* _Activity_
Return the data below in full and exactly, except that the pictures are dropped.

* _Data provided_
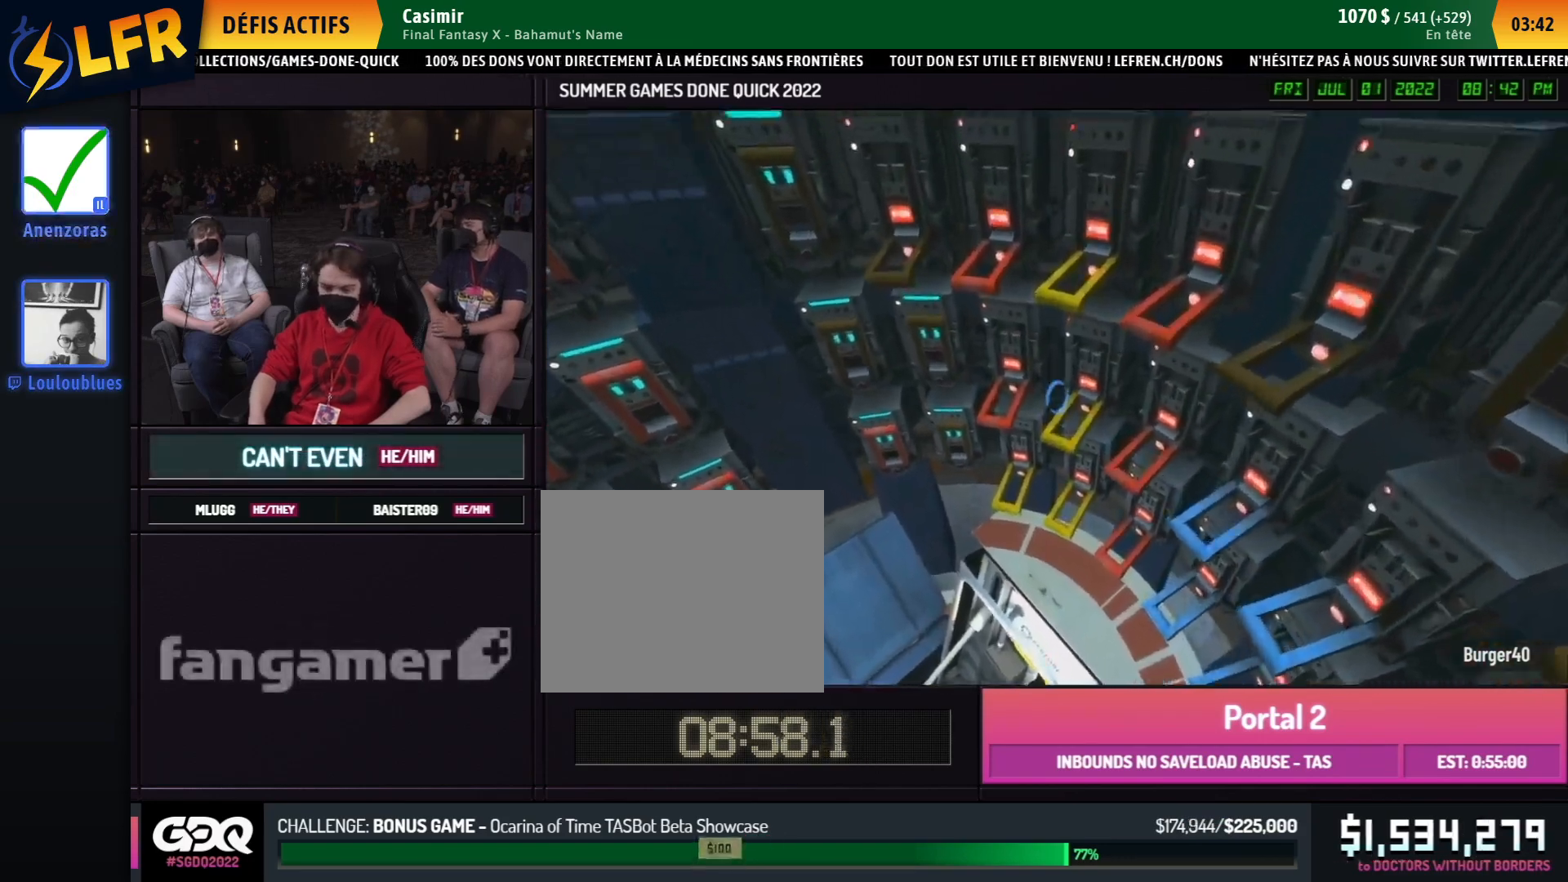
{"buttons": [], "left_stick": "center", "right_stick": "center", "events": [[100, "A", "up"], [400, "B", "up"], [400, "left_stick", "center"]]}
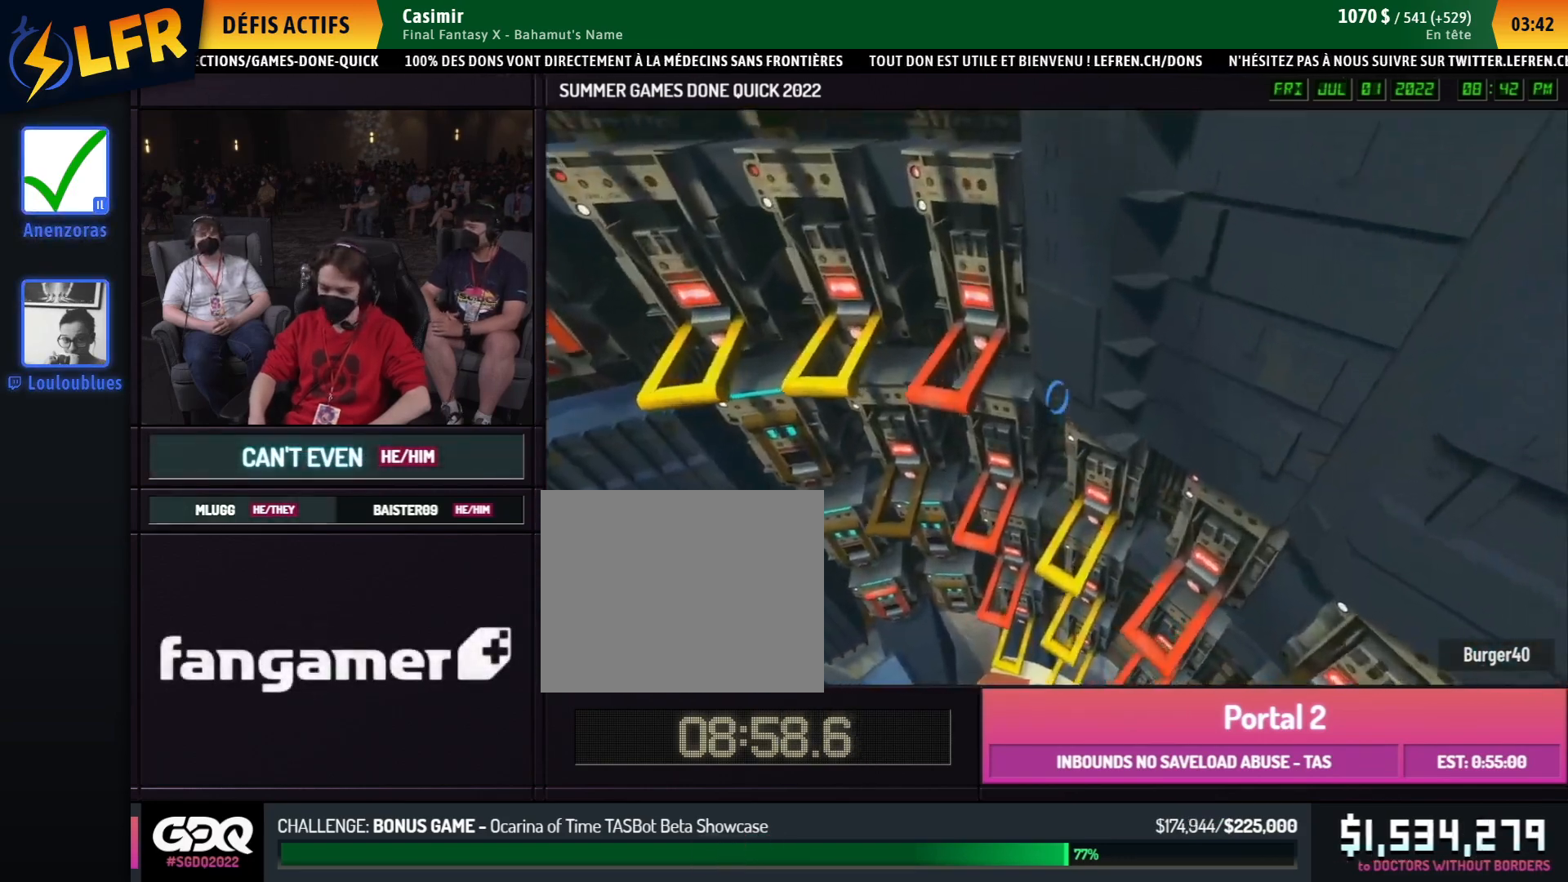
{"buttons": [], "left_stick": "center", "right_stick": "left", "events": [[400, "right_stick", "left"]]}
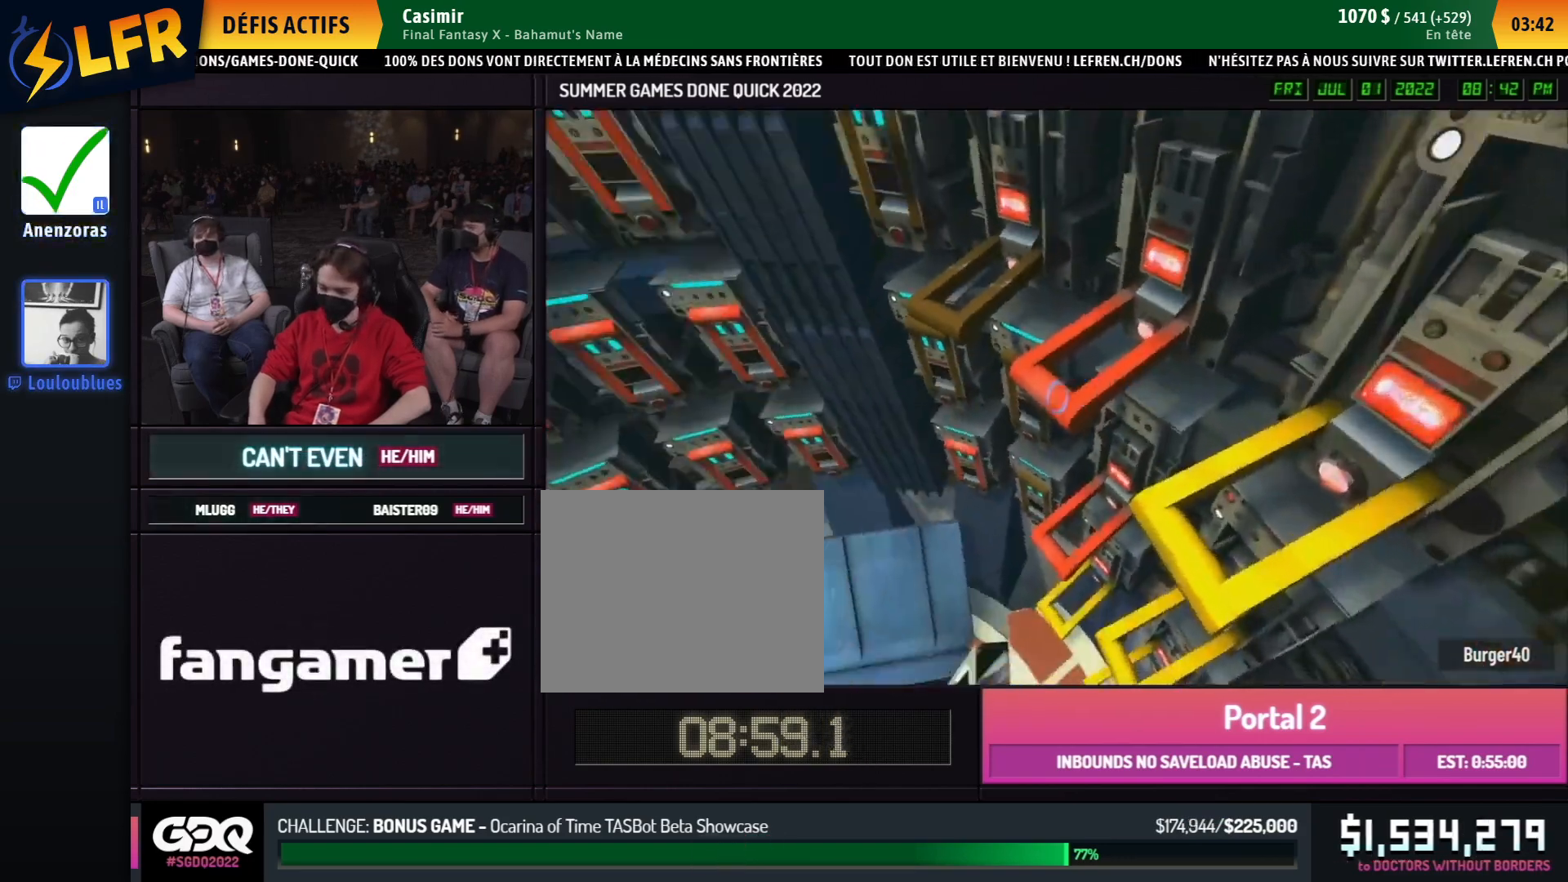
{"buttons": [], "left_stick": "down-left", "right_stick": "center", "events": [[300, "right_stick", "center"], [400, "left_stick", "down-left"]]}
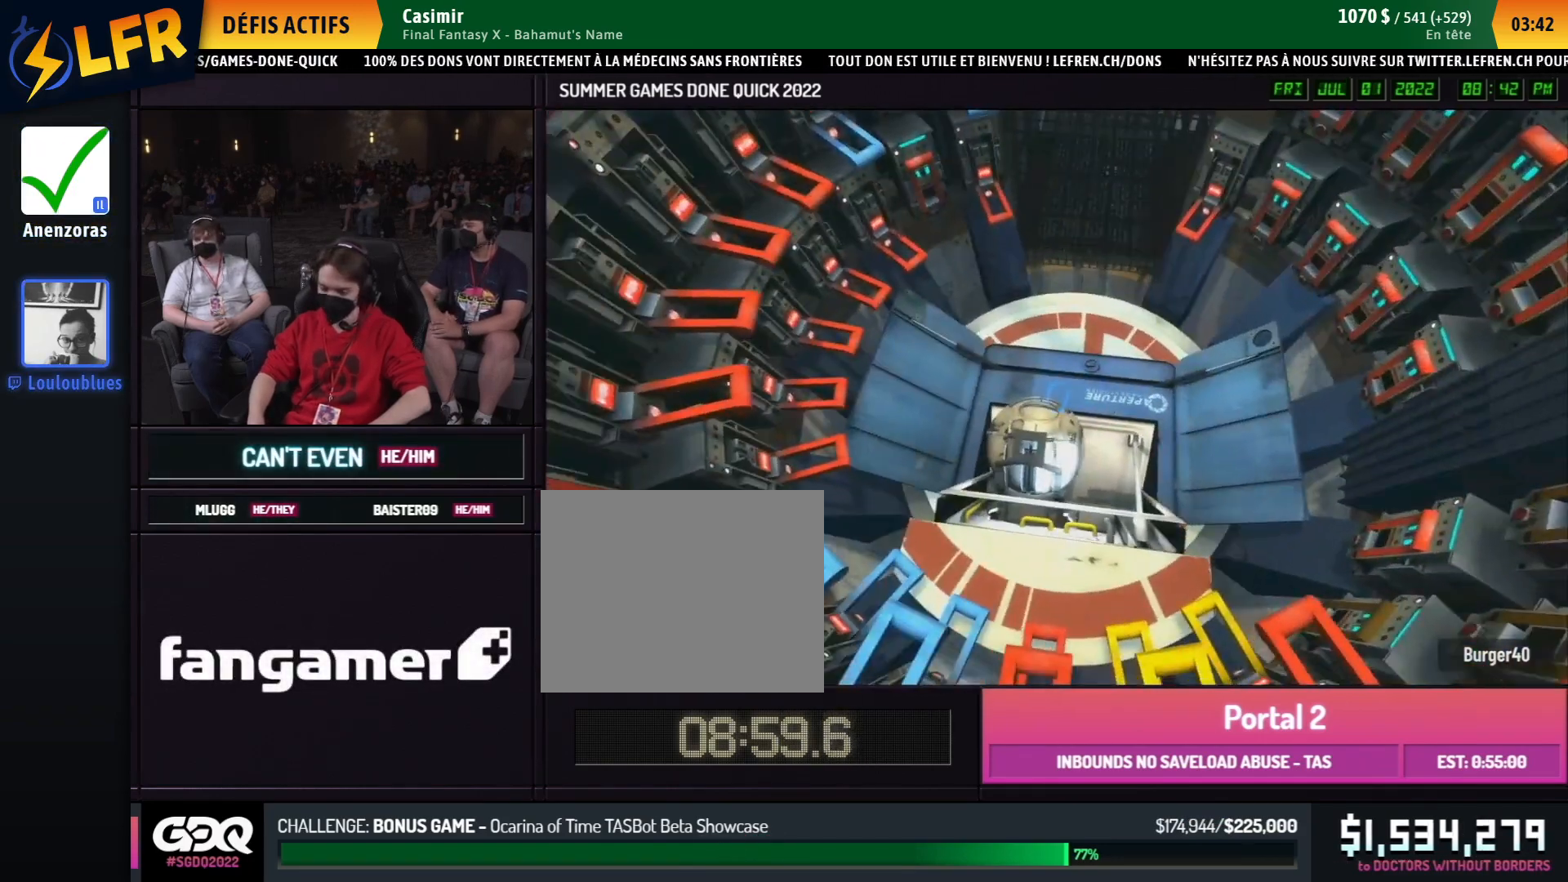
{"buttons": [], "left_stick": "center", "right_stick": "center", "events": [[33, "left_stick", "center"]]}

* _Solved problem_
{"buttons": [], "left_stick": "center", "right_stick": "center", "events": [[100, "A", "up"], [400, "B", "up"], [400, "left_stick", "center"]]}
{"buttons": [], "left_stick": "center", "right_stick": "left", "events": [[400, "right_stick", "left"]]}
{"buttons": [], "left_stick": "down-left", "right_stick": "center", "events": [[300, "right_stick", "center"], [400, "left_stick", "down-left"]]}
{"buttons": [], "left_stick": "center", "right_stick": "center", "events": [[33, "left_stick", "center"]]}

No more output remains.